First, the media love a higher meaning, particularly if it fits a pre-existing narrative. “This is perfect,” says the editor. “It fits right into the Trump-fanned-the-flames-of-white-supremacism-Kung Flu-oppressed minority narrative.” I wrote about the media’s drift into narrative or “agenda” journalism earlier, and it’s in full force with the Atlanta incident, particularly at two standard-bearers, the Times and WaPo, as ably outlined in the aforementioned note by Sullivan. It would be appropriate for the media to make allusions to possible racist or xenophobic motives. But they jumped over any type of professional qualifications of that nature with the alacrity of a show horse in a steeplechase. And, of course, the media love “hot” stories that combine sensationalism and emotion, both of which are amplified on social media. So too, do the politicians that see an opportunity and fly to it like a moth to flame. A Georgia lawmaker said Friday that he felt “powerful and privileged” to be representing the Asian-American community at this time. Why is it all about him?
Which brings us to our second point: elected officials have the responsibility of dispassionate leadership. Unlike us, they can command a microphone at will. But unlike us, they can’t just let their animal spirits run free. And unlike us, they have to draw the line between correlation and causation. Those obligations were overlooked in Atlanta on Friday night. The narrative has been set and given the imprimatur of the President of the United States.
Of course, on the extreme other hand, Atlanta law enforcement did not help set the proper frame by describing the incident as the result of Long having a “bad day.”

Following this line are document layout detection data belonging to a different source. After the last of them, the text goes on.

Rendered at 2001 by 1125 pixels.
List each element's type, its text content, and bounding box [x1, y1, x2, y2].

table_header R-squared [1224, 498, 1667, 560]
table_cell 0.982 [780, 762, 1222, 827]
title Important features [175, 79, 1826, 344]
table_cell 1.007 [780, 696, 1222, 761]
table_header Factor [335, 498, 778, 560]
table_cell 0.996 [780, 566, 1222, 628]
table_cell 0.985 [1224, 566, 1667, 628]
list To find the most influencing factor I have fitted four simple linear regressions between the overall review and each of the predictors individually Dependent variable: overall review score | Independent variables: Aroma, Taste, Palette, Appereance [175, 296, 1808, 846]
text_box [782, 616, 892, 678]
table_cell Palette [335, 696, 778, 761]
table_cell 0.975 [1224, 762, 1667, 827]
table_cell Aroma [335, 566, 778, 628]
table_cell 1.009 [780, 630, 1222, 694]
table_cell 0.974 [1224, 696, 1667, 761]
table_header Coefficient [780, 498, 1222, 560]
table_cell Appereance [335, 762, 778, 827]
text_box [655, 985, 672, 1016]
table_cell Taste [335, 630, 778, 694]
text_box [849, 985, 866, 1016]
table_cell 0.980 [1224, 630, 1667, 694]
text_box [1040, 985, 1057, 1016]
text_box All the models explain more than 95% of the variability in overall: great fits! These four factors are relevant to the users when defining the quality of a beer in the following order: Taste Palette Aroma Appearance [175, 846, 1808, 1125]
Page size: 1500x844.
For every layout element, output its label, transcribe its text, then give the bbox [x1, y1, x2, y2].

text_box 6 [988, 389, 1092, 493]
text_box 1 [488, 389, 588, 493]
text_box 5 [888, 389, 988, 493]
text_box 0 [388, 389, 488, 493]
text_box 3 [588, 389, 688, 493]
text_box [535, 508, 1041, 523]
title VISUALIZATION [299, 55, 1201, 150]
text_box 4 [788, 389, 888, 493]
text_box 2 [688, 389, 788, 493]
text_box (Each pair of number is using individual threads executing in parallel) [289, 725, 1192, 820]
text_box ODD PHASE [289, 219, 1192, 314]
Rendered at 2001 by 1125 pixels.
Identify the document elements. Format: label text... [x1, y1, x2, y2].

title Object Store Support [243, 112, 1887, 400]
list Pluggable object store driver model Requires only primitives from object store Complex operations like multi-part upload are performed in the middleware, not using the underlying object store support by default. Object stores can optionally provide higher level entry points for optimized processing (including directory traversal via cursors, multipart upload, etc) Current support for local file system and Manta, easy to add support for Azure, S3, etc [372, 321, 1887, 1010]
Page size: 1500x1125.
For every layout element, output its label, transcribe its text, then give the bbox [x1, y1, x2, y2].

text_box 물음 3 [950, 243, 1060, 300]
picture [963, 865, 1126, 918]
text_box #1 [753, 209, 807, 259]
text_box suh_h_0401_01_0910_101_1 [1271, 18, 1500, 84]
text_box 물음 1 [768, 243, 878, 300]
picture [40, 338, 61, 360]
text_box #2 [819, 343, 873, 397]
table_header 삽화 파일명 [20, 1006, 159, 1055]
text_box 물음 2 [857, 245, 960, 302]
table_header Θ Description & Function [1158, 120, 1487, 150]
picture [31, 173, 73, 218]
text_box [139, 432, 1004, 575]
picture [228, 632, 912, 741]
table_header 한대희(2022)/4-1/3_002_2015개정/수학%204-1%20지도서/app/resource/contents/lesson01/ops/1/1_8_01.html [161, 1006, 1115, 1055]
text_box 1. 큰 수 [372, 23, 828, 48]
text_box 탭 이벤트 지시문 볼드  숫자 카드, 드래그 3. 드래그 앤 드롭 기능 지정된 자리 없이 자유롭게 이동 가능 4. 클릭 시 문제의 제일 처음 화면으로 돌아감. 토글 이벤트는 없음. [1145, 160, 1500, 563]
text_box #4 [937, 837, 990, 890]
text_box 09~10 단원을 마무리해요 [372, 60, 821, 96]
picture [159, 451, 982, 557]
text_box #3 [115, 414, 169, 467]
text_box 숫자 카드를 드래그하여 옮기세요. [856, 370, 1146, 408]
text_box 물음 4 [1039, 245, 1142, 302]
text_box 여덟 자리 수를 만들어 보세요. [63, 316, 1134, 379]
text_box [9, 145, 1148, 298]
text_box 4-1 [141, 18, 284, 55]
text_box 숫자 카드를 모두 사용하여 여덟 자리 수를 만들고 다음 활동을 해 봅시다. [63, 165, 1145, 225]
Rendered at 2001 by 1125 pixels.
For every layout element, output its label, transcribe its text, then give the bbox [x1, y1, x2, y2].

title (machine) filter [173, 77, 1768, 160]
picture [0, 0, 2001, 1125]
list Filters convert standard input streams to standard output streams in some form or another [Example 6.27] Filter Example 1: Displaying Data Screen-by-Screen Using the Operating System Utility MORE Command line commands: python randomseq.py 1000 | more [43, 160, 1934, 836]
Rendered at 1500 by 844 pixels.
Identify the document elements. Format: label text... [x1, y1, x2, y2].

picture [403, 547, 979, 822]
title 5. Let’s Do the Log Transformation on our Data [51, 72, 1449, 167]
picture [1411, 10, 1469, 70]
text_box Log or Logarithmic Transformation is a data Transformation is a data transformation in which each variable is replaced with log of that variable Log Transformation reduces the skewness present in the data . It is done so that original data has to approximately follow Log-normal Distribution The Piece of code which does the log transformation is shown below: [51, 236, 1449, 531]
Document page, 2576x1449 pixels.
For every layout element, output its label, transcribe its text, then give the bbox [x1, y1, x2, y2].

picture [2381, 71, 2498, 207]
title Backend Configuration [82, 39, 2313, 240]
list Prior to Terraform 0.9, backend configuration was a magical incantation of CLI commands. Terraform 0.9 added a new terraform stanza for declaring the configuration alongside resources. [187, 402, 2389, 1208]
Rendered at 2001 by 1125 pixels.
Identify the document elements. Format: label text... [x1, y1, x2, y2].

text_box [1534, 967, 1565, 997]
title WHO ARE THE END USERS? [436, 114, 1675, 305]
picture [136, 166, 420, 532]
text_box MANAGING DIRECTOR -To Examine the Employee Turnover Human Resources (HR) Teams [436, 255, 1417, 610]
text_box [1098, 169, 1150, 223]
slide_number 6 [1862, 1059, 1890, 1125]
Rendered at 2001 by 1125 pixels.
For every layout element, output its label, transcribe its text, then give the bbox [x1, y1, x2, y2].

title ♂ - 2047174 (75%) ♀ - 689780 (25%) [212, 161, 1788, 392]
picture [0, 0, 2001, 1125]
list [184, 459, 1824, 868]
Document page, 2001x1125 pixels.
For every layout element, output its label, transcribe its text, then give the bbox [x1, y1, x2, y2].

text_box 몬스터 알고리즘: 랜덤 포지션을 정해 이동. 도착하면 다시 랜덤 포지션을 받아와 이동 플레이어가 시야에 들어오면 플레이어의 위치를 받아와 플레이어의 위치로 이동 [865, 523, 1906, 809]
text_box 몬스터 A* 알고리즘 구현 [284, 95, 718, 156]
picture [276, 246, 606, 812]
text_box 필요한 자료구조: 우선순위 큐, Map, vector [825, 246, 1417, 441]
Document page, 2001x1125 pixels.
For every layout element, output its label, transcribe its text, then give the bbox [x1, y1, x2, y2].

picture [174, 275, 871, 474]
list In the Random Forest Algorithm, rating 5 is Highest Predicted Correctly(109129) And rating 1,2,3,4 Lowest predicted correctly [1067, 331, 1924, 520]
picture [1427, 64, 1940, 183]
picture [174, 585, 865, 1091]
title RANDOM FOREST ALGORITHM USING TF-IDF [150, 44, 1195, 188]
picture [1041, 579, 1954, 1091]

Here’s why all this matters. If we’re going to be sincere and serious about racism, xenophobia and sexism in this country, we need to address it rigorously and factually. Allowing the issue to expand beyond its factual boundaries — fed by innuendo, supposition and virtue-signaling — creates a social Petri dish where polarization thrives and healing is starved of its oxygen. In other words, we defeat the very purpose of the struggle against these social evils by corrupting the credibility of the narrative. Anybody remember the Tawana Brawley case?
I expect more of our elected officials. Leadership takes discipline, patience and judgment. None of those qualities were on display Friday in Atlanta.